(Beginning of Material for the task)

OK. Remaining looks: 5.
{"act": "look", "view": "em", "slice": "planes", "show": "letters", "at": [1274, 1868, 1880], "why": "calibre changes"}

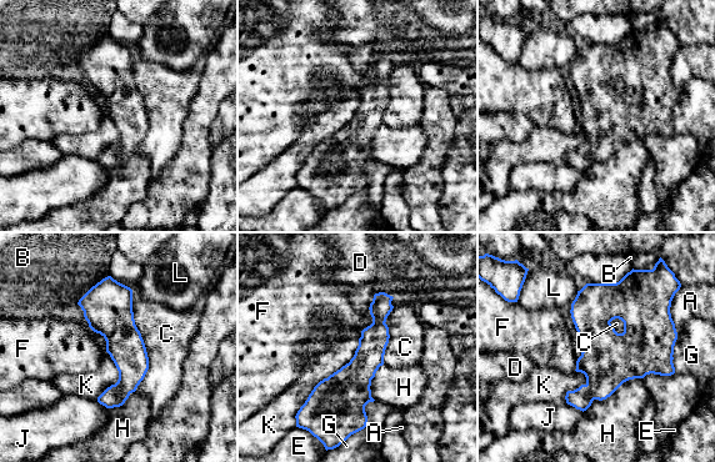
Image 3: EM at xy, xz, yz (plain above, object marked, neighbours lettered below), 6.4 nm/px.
{"act": "pass", "width_nm": 190, "each": {"A": "other", "B": "other", "C": "other", "D": "other", "E": "other", "F": "other", "G": "other", "H": "other", "J": "other", "K": "other", "L": "other"}, "runs_along": {"pic": 3, "px": [[381, 295], [350, 425]]}, "found": "all the same cell"}

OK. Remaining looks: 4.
{"act": "look", "view": "3d", "um": 4, "back": true, "at": [1474, 1918, 1750], "why": "an open end"}

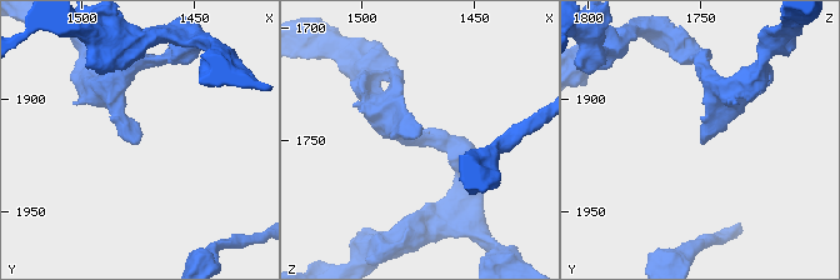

(End of Material for the task)

● **Exercise instructions**
The answer must consist solely of the lines from the line containing "Image 3: EM" to the end of the data, reproduced exactly, with every picture left out.

● **Answer for the task**
Image 3: EM at xy, xz, yz (plain above, object marked, neighbours lettered below), 6.4 nm/px.
{"act": "pass", "width_nm": 190, "each": {"A": "other", "B": "other", "C": "other", "D": "other", "E": "other", "F": "other", "G": "other", "H": "other", "J": "other", "K": "other", "L": "other"}, "runs_along": {"pic": 3, "px": [[381, 295], [350, 425]]}, "found": "all the same cell"}

OK. Remaining looks: 4.
{"act": "look", "view": "3d", "um": 4, "back": true, "at": [1474, 1918, 1750], "why": "an open end"}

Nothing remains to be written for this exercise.